For most of the history of Windows there’s not even ambiguity. Up to and including Windows 7, the end address that’s saved in the profile object as RangeLimit is the sum of the ProfileBase and ProfileSize arguments that were given for the profile’s creation, and when the profile object is examined on receipt of a profile interrupt this end address is interpreted as non-inclusive. Had the code been left like that, then the layout above would say “non-inclusive end address of profiled area” and this multi-paragraph digression would not exist. I certainly don’t want to treat my readers as if basic knowledge of their craft would better be spelt out in laboured detail.

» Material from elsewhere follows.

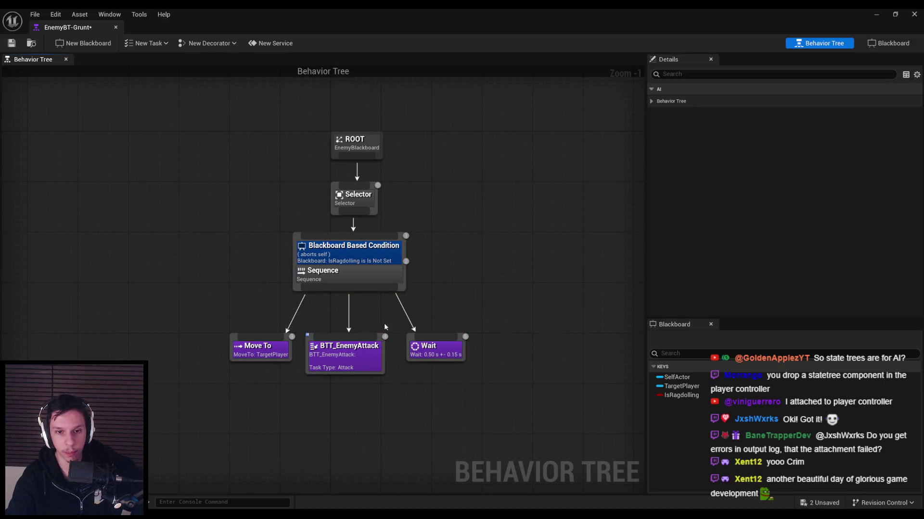
{"action": "left_click_drag", "start_coordinate": [241, 294], "coordinate": [218, 269]}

Unfortunately, when the introduction of profile callback objects for Windows 8 brought a reworking of the code for KeProfileInterruptWithSource, the reworking introduced a simple error of arithmetic. The end address that’s saved in a profile object is still the sum of address and size, but when the profile object is examined at interrupt time this non-inclusive end address is instead interpreted as inclusive. A consequence is that if a sequence of correctly formed calls to create and start a profile for which the buffer that receives the execution counts just happens to end at a page boundary, then chance execution at exactly the non-inclusive end of the profiled area can crash Windows! Of course, the chance can be engineered, with the effect that even a low-integrity user-mode program can bring down all of Windows. For details and a demonstration, see Bug Check From User Mode By Profiling. Microsoft were told of this by me in early 2017 and again in mid-2018, and they fixed it for the 1809 release of Windows 10.